In rendering our opinion, we have considered and relied upon the Internal Revenue Code of 1986, as amended (the “Code”), the regulations promulgated thereunder (“Regulations”), administrative rulings and other Treasury interpretations of the Code and the Regulations by the courts and the Internal Revenue Service (“IRS”), all as they exist at the date hereof. It should be noted that the Code, Regulations, judicial decisions, and administrative interpretations are subject to change at any time and, in some circumstances, with retroactive effect. A material change that is made after the date hereof in any of the foregoing bases for our opinion could affect our conclusions set forth herein. There can be no assurance, moreover, that our opinion will be accepted by the IRS or, if challenged, by a court.

Based on and subject to the foregoing, we are of the opinion that, commencing with Outfront’s first taxable year beginning July 17, 2014, Outfront has been organized and operated in conformity with the requirements for qualification and taxation as a real estate investment trust (a “REIT”) under the Code, and its proposed method of operation will enable it to continue to meet the requirements for qualification and taxation as a REIT. As noted in the Registration Statement, Outfront’s qualification and taxation as a REIT depend upon its ability to meet, through actual operating results, certain requirements relating to the sources of its income, the nature of its assets, its distribution levels and the diversity of its stock ownership,


OUTFRONT Media Inc.

December 18, 2017

Page 3

 

and various other qualification tests imposed under the Code, the results of which are not reviewed by us. Accordingly, no assurance can be given that the actual results of Outfront’s operations for any one taxable year will satisfy the requirements for taxation as a REIT under the Code.

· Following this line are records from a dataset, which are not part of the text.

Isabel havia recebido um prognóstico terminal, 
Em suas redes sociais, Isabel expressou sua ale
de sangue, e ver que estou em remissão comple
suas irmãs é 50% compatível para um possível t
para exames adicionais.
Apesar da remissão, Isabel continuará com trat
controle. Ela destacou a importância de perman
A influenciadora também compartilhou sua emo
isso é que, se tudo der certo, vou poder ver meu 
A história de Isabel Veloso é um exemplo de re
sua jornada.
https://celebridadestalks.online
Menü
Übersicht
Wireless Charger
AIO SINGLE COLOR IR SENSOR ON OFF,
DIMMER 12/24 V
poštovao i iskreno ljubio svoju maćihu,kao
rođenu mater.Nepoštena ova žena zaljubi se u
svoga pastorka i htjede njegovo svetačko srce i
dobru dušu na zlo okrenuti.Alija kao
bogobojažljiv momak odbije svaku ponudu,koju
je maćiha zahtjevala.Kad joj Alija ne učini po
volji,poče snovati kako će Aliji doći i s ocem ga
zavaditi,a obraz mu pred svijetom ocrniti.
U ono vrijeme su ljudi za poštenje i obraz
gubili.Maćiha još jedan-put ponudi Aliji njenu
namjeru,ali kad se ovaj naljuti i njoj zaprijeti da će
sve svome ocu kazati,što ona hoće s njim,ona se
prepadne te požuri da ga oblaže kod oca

We consent to the filing of this opinion as an exhibit to the Registration Statement and to the reference to Skadden, Arps, Slate, Meagher & Flom LLP under the heading “Legal Matters” in the Registration Statement. In giving this consent, we do not thereby admit that we are in the category of persons whose consent is required under Section 7 of the Act or the rules and regulations of the Commission.

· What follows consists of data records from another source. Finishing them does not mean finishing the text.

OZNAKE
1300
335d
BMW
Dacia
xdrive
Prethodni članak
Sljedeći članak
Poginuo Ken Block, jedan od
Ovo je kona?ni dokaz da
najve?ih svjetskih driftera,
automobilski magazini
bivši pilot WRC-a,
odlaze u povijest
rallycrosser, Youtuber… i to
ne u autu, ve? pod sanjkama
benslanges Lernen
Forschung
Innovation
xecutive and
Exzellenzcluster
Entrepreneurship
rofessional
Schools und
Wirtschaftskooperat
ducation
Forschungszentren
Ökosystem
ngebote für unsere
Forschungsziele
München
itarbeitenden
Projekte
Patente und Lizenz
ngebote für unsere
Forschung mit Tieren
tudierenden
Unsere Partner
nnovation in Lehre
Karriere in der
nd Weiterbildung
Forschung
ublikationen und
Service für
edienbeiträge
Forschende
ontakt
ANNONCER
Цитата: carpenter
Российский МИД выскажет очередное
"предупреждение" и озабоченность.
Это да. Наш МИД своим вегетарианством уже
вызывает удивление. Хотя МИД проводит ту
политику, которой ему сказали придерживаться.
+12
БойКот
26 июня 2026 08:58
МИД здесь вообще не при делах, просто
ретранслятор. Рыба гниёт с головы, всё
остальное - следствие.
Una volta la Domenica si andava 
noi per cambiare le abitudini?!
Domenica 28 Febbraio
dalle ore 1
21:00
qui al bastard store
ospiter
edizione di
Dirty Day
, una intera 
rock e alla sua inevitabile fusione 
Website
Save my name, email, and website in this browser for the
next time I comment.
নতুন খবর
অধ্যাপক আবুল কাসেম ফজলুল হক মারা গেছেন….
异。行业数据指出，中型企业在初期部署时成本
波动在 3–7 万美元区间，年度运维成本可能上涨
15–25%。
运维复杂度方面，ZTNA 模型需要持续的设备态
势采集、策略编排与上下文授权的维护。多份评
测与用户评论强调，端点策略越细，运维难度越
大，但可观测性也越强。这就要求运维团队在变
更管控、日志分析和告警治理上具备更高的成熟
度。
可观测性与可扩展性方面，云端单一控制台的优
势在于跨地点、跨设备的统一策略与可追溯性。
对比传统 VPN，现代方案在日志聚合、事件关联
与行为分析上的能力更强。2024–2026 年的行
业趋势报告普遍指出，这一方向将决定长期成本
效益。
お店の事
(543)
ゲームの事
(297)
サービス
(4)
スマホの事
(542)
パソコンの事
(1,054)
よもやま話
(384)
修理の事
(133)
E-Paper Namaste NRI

Except as set forth above, we express no other opinion. This opinion is expressed as of the date hereof, and we are under no obligation to supplement or revise our opinion to reflect any legal developments or factual matters arising subsequent to the date hereof, or the impact of any information, document, certificate, record, statement, representation, covenant, or assumption relied upon herein that becomes incorrect or untrue.